Data for this task ->
*** Block opens ***
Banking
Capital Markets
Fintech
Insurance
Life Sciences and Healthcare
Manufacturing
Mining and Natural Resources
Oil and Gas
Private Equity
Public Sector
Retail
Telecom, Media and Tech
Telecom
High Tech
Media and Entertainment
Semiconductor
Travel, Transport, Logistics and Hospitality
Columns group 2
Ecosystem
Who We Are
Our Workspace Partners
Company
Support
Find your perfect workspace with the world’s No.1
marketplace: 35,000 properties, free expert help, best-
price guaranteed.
*** Block closes ***
*** Block opens ***
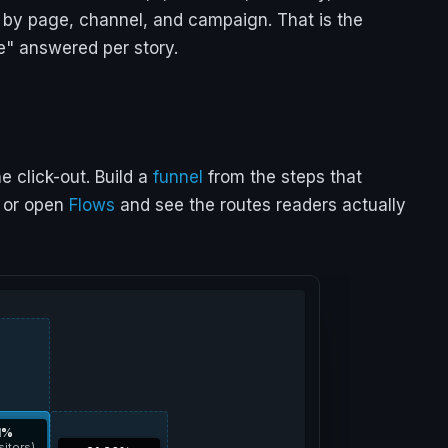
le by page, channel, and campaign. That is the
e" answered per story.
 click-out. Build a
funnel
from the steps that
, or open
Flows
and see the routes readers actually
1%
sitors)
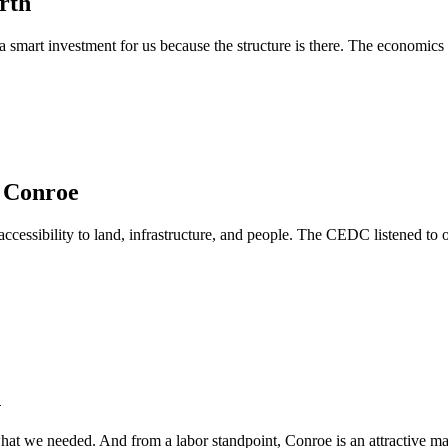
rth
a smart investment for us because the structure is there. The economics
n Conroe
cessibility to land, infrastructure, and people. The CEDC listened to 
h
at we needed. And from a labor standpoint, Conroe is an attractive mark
*** Block closes ***
Work instruction ->
In the records above, find each line that mentions the word "from", and copy it.

Your solution ->
from the steps that
at we needed. And from a labor standpoint, Conroe is an attractive mark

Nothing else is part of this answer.